Google Takes Dataset Search Out Of Beta

Google

Custom-built framework aims to help researchers find the vast amount of data published online by labs, governments, universities and other institutions

Google has brought its dataset search tool out of the beta-testing phase, while adding new features.

Google Dataset Search was originally released in September 2018 to try to make datasets more accessible to researchers.

According to the search company, large amounts of such data is published online, from organisations including universities, governments and labs, but it can be difficult to find via standard searches.

Along with the search tool Google also released a set of open metadata tags, urging publishers to add them to pages containing datasets to make the information easier for search engines to index.

A Google data centre in Oklahoma. Image credit: Google

Metadata framework

Google’s tool has now indexed some 25 million datasets, in areas ranging from penguin populations to volcanic eruptions to medical data.

The information can be used for purposes such as testing hypotheses or to training AI algorithms.

Casual users can also use Google’s dataset search to find information related to their interests, such as a list of the fastest skiiers.

Google said hundreds of thousands of users have tried Dataset Search since its launch, and that the reaction from the scientific community was positive overall.

The company said the journal Nature, for instance, has begun requiring that data sharing take place with the proper metadata, said Natasha Noy, research scientist at Google Research.

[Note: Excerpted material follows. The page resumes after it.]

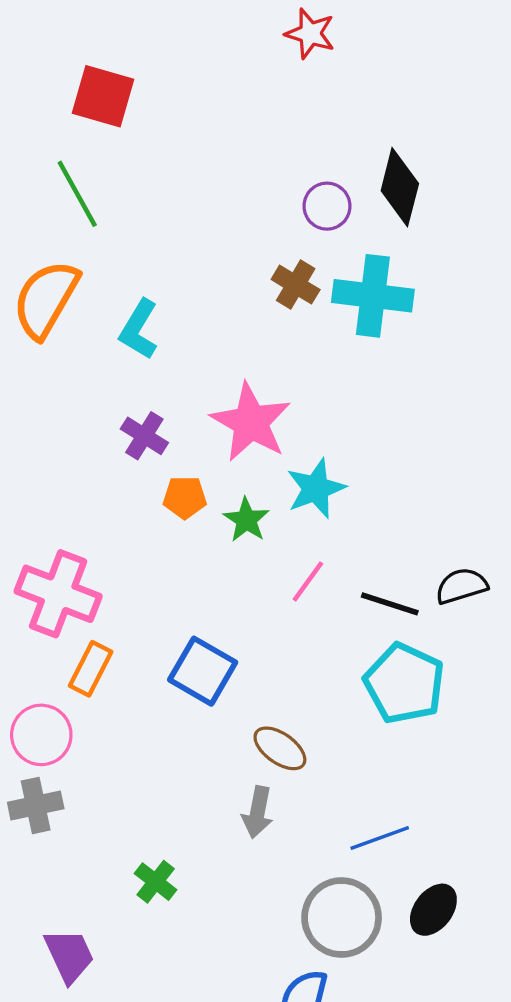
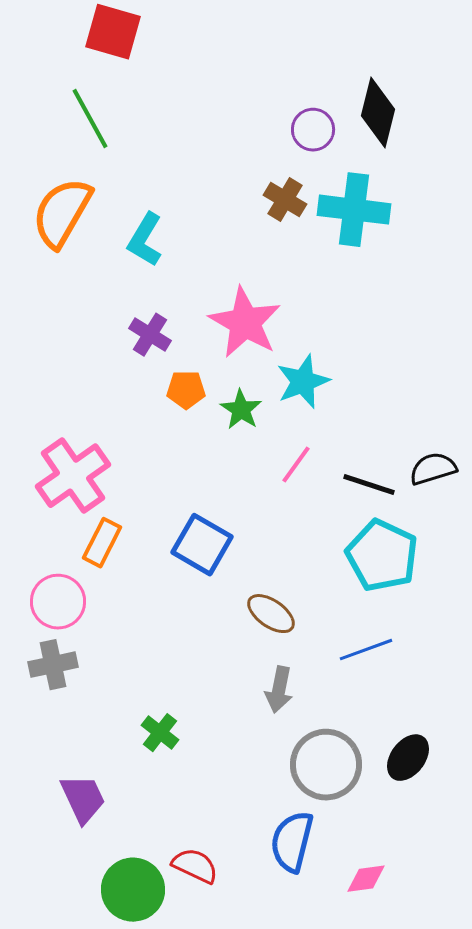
pink cross: (58, 594) -> (73, 476), turned 34
gray arrow: (258, 812) -> (279, 690), moved
blue line: (380, 838) -> (366, 650), moved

New search features include the ability to filter data by type, such as tables, images or text, as well as whether the data is free to use and the geographic area covered.

Data discovery

The search engine is now available to use on mobile devices and has expanded dataset descriptions.

The biggest areas currently indexed include geosciences, biology and agriculture, with the most common queries being “education”, “weather”, “cancer”, “crime”, “soccer”… and “dogs”.

The US is the leader in open government dataset publishing, making more than 2 million available online.

Noy said Google is planning to continue releasing further updates to the search engine now that the beta-testing period has ended.

The company said its ultimate goal is to “help foster an ecosystem” for publishing, discovering and using datasets.